I have no doubt that Elon Musk grasps the economics and technical issues associated with content moderation much better than I ever could. From this perspective, it's easy to see how Musk views Twitter's endless sea of community managers and special moderation teams as nothing but a weird byproduct of a San Francisco based company's relationship with a group of political activists who happen to be powerful in that neck of the woods. They do nothing for the vast majority of Twitter's user base. Get out the ax, it's free money.
Public square of old:
From the literary perspective of the bug narrative, however, these are essential workers. They are the priestx tasked with the maintenance and promulgation of the necessary illusion that Twitter is on the cusp of becoming a fulfilling, useful and advertiser friendly information source. Musk is poised to heedlessly pwn this illusion whether he intends to or not, and he is going to lose a lot of money.
Inshallah. Lies are rarely as useful as they're made out to be. Twitter is a little like a “public square” and a lot like a bar. It should be reconceptualized as such.
“The national bar stool” could be understood as designated place for goofing off and time wasting. Relaxed standards of personal conduct would be the norm. People share useful info and have productive debates in bars all the time, but it isn't to be expected, it's not some kind of goal. The antics of local drunks would be enjoyed and pitied. The advertising would be garish and a bit sleazy. It would create a brighter tomorrow if shitposts and slap-fights could be freed from constant whinging about “the discourse.”
This isn't to say that there would be no rules. Bars have rules, people get kicked out of them all the time[3]. So sure, report Pepe1488, just understand this is like calling in a noise complaint on hurricane Katrina. Do it for the right reasons( spite, revenge, etc.) not some misguided belief that it will actually change anything.
God bless you Mr. Musk and I hope you have a couple billion left when it's all over.

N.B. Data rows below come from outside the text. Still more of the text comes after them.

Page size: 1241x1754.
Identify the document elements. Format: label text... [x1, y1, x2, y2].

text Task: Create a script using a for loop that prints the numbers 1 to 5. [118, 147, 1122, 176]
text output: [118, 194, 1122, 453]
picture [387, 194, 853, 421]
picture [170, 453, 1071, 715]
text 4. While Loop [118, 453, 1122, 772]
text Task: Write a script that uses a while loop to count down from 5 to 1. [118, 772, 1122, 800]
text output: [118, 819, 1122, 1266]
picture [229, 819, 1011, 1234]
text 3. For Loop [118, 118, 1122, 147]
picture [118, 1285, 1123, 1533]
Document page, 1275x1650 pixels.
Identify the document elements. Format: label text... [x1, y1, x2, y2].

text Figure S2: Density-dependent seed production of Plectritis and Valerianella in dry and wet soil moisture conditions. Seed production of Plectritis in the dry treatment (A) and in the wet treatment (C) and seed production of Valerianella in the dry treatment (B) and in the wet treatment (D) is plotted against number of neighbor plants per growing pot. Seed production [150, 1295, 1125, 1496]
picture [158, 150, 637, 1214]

Given the large number of guests appearing on the Jerry Springer show, it is reasonable to assume that one of them was actually capable of doing this. Jerry didn't ask. I see you Jerry.
Dozens of people have been cordial to me today but I'm still fixated on the gum smacking, eye rolling cashier. I will spend a good portion of the rest of the day plotting her downfall.
As a former bouncer, I would recommend us to Mr. Musk as the nations leading experts on “I know it when I see it” asshole behavior. You know who you are, and you know why.